The International Monetary Fund on Tuesday urged El Salvador to remove Bitcoin (BTC) as legal tender, according to a new report published by the organization. IMF directors asserted "there are large risks associated with the use of bitcoin on financial stability, financial integrity, and consumer protection, as well as the associated fiscal contingent liabilities."
The IMF said some directors also expressed concern over the risks associated with issuing Bitcoin-backed bonds, referring to President Nayib Bukele's plan to raise $1 billion via a "Bitcoin Bond" in partnership with digital assets infrastructure firm Blockstream. The report was published after bilateral talks with El Salvador, and it pushes the country's authorities to narrow the scope of its Bitcoin law by removing the status of legal money.

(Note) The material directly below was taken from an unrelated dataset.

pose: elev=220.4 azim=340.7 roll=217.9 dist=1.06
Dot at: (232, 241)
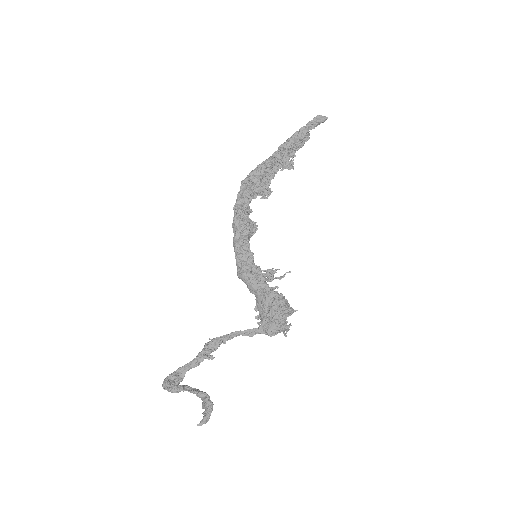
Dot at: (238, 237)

In September 2021, the Central American nation became the world's first country to adopt the cryptocurrency as legal tender alongside the U.S. dollar (USD). Bukele's administration has also acquired hundreds of BTC on the country's balance sheet in recent months and bought an extra $15 million worth last Friday.
Here is the rest of the week in review:
Google's (NASDAQ: GOOGL) cloud division has established a group to build business around blockchain applications, following efforts to grow in retail, healthcare, and other industries. The tech giant's veteran Shivakumar Venkataraman has taken charge of a new blockchain group, which is separate from the cloud team oriented around digital assets. Richard Widmann, head of strategy for digital assets at Google's cloud unit, said: "We think that if we do our jobs right, it will drive decentralization." He noted the cloud unit aims to hire a slew of people with blockchain expertise and it is considering what types of services to offer directly to developers in the blockchain industry. Google's cloud marketplace already offers tools developers can use to start building blockchain networks, as well as data sets that people can explore with the BigQuery service to view crypto transaction history. Success in the blockchain space could help Google further diversify away from advertising and become more prominent in the growing market for cloud computing and storage services.
Fireblocks has raised a $550 million Series E funding round that increases its new valuation to $8 billion. D1 Capital Partners and Spark Capital led the latest round, with participation from General Atlantic, Index Ventures, Mammoth, CapitalG, Altimeter, and other investors. The New York-based blockchain firm is a crypto asset custodian. It helps exchanges, trading desks, hedge funds, and banks issue, store, and transfer about $215 billion worth of digital assets per month. Its custodial offering features a novel form of wallet security called multi-party computation, which entails splitting private keys into shares among multiple parties who each compute their part of the key without revealing private data. The firm's institutional customers surged from 150 to 800 in just one year. The firm claims to offer support for 1,000 crypto assets across over 20 blockchains. Fireblocks plans to use the fresh capital to further invest in innovation around decentralized finance, non-fungible tokens, and payments.
Crypto prices edged up to $1.66 trillion this week, still in the downturn. For the majors, Bitcoin and Ether (ETH) climbed while Terra (LUNA) plunged. In the top 100, the biggest decliners were Terra, down 29%, Cosmos (ATOM), down 15.7%, and Kusama (KSM), down 11%. The biggest gainers were FLOW, up 32%, Helium (HNT), up 27%, and The Sandbox (SAND), up 26%. Next week traders will watch if the market makes another big move.
The author owns a small amount of BTC.